Even if there is such a microflora, Nico, the taste of Alkaline Food is not detectable nor it is palatable. Acidity to a certain extent, on the other hand, is favored by our tongues.

 

nicodvb's picture
nicodvb

I tend to favor and eat 90% of sour food.

Kitchen Barbarian's picture
Kitchen Barbarian

Sourness is an AVERSIVE taste - we tend to avoid things that are very sour.  By definition we generally find things that are less sour and therefore less acidic (eg more alkaline) to be more palatable.

A little bit of sourness goes a very very long way.  Nobody piles on the lemon juice, but sugar now, that's a different matter entirely.  So is salt.  We seek them out in quantity when possible.

So by definition, we favor alkalinity over acidity.

 

nicodvb's picture
nicodvb

To me -non native speaker- "less acidic" and "more alkaline" mean different things. Speaking only for myself I can say that I tend to favor mildly sour food, e.g. yogurth, rye bread, cheeses, cheeses, cheeses :-) etc, that have nothing to do  with alkalinity.

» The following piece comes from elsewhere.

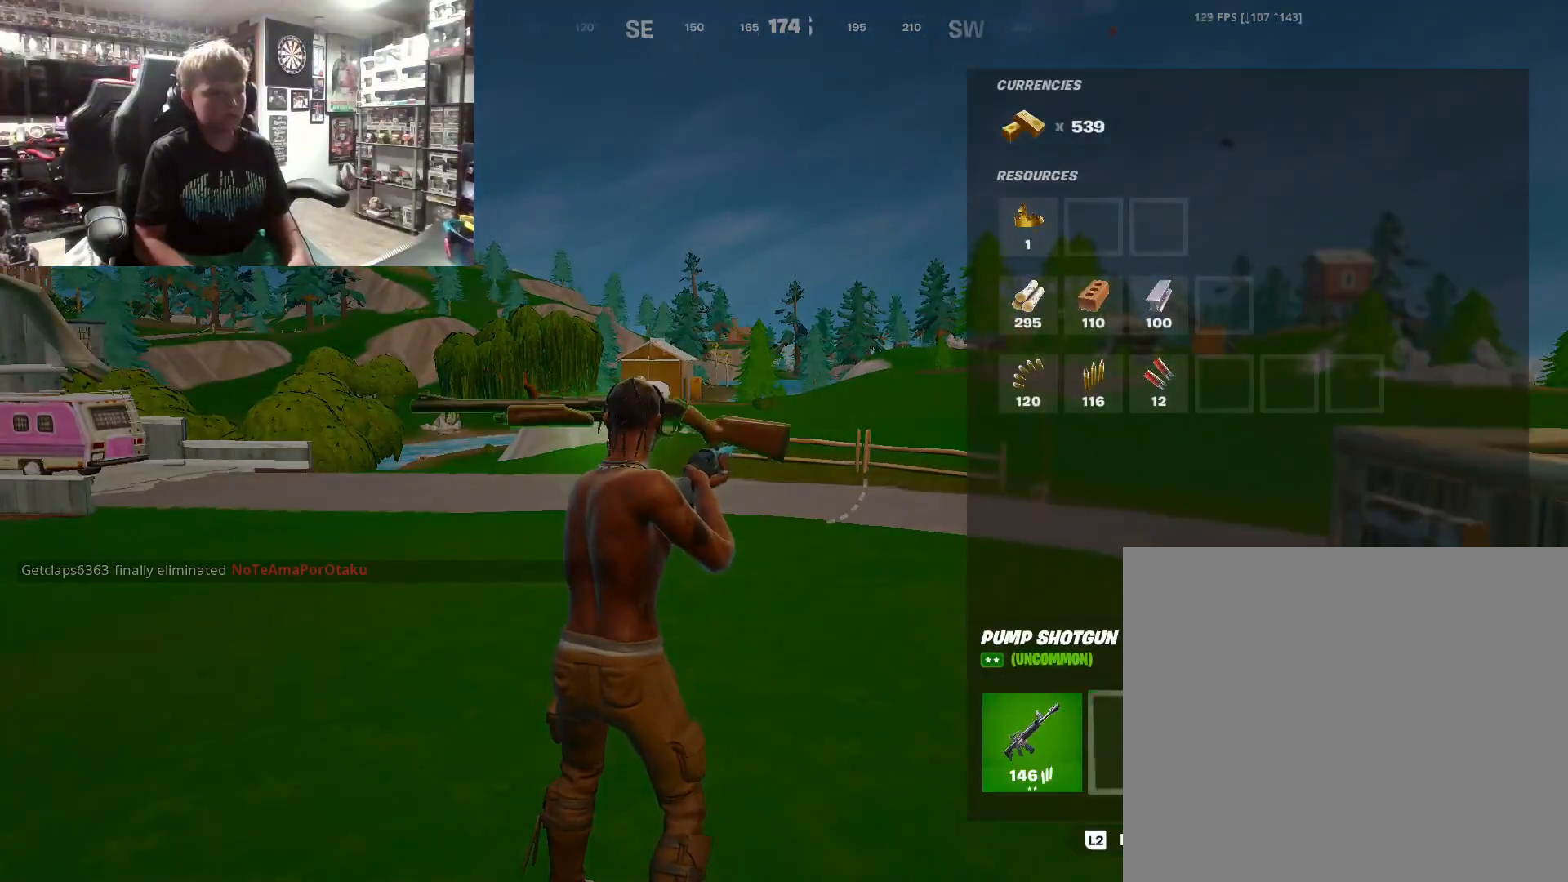
{"buttons": ["CIRCLE"], "left_stick": "down", "right_stick": "center", "events": [[100, "DPAD_RIGHT", "up"], [133, "CROSS", "down"], [267, "CROSS", "up"], [267, "DPAD_LEFT", "down"], [333, "CROSS", "down"], [367, "DPAD_LEFT", "up"], [433, "CROSS", "up"], [500, "CIRCLE", "down"], [500, "left_stick", "down"]]}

Actually I can't even think what food tastes alkaline. What is there? Maybe vegetables such as spinach, chicory, chard and friends? I tend to associate alkalinity to bitterness.

Ford's picture
Ford

The micro-organism that gives salt rising bread its flavor and aroma is Clostridium perfringens.  Though this bacterium can have a toxin when cultured in a specific manner, there has been no reported case of harm done by the salt rising dough or the baked bread from this dough.  I and many others find the cheese-like flavor and aroma of this bread palatable and highly desirable.  I find that the bread makes excellent toast.

The dough is, indeed, alkaline.  This bacterium will not survive in the acid medium.

I welcome further comments on salt rising bread, and will be happy to share recipes and information.